Aspirin‐targeted PD‐L1 in lung cancer growth inhibition

BACKGROUND: Aspirin is a classic anti‐inflammatory drug and its anticancer effect has been previously explored in many types of cancer including colorectal cancer therapy. Programmed cell death‐ligand 1 (PD‐L1) is widely expressed in tumor cells and displays an inhibitory role in antitumor immunity. This study aimed to clarify the role of PD‐L1 in aspirin‐suppressed lung cancer. METHODS: The inhibitory effect of aspirin on lung cancer cell proliferation was assessed using an MTT cell viability assay. The role of aspirin in the modulation of PD‐L1 expression was analyzed by western blot or RT‐PCR assays. In lung cancer cells, the influence of aspirin on PD‐L1 promoter activity was detected using a luciferase reporter assay. The interaction of TAZ with PD‐L1 promoter in the cells, with or without aspirin administration, was tested via chromatin immunoprecipitation (ChIP) analysis.
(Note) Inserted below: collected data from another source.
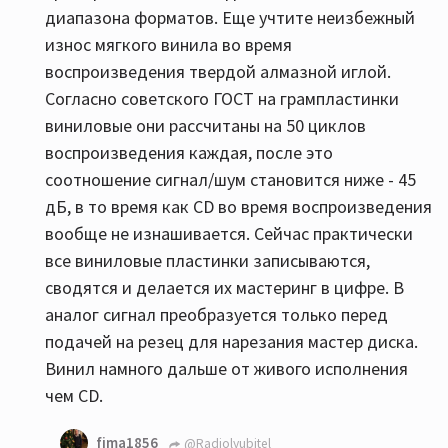
диапазона форматов. Еще учтите неизбежный
износ мягкого винила во время
воспроизведения твердой алмазной иглой.
Согласно советского ГОСТ на грампластинки
виниловые они рассчитаны на 50 циклов
воспроизведения каждая, после это
соотношение сигнал/шум становится ниже - 45
дБ, в то время как СD во время воспроизведения
вообще не изнашивается. Сейчас практически
все виниловые пластинки записываются,
сводятся и делается их мастеринг в цифре. В
аналог сигнал преобразуется только перед
подачей на резец для нарезания мастер диска.
Винил намного дальше от живого исполнения
чем CD.
fima1856
@Radiolyubitel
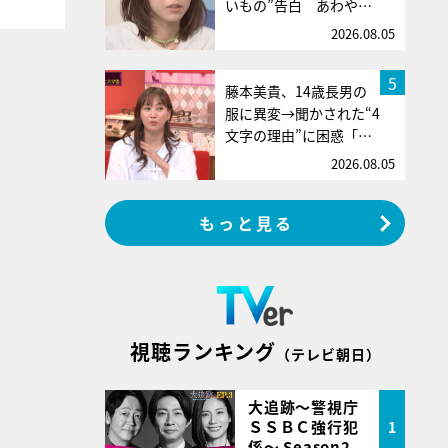
いもの”告白 あわや…
2026.08.05
5
藤本美貴、14歳長男の
服に異変→聞かされた“4
文字の理由”に困惑「…
2026.08.05
もっと見る
視聴ランキング
（テレビ朝日）
大追跡～警視庁
ＳＳＢＣ強行犯
1
係～ Season2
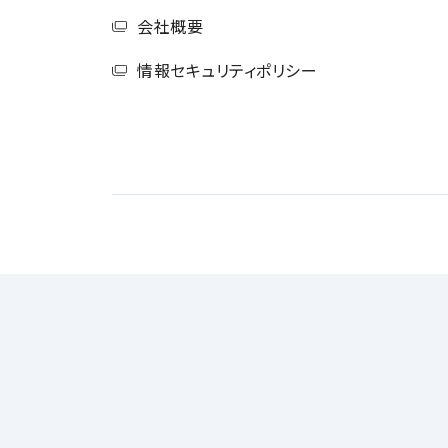
会社概要
情報セキュリティポリシー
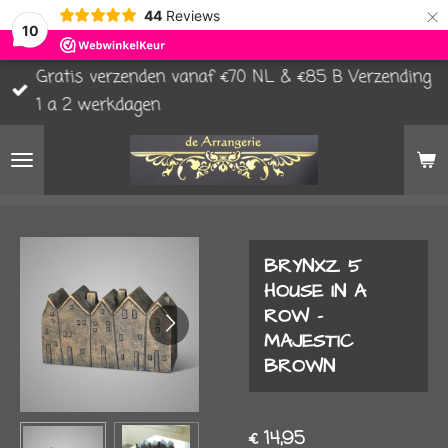
×
44
Reviews
10
Gratis verzenden vanaf €70 NL & €85 B Verzending
1 a 2 werkdagen
BRYNXZ 5
HOUSE IN A
ROW -
MAJESTIC
BROWN
€ 14,95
The function of PD‐L1 in aspirin‐mediated growth inhibition of lung cancer was examined using a cell viability assay. RESULTS: Following treatment with aspirin, lung cancer cell growth was markedly suppressed. Aspirin was able to markedly decrease the expression of PD‐L1 at the mRNA and protein levels in lung cancer cells. For the mechanism study, we found that the promoter of PD‐L1 was inactivated by aspirin via TAZ transcriptional coactivator in the cells. With regard to the functional investigation, aspirin was capable of resisting cell proliferation and PD‐L1 overexpression abolished aspirin‐depressed cell proliferation in lung cancer. CONCLUSIONS: Aspirin suppressed the growth of lung cancer cells via targeting the TAZ/PD‐L1 axis.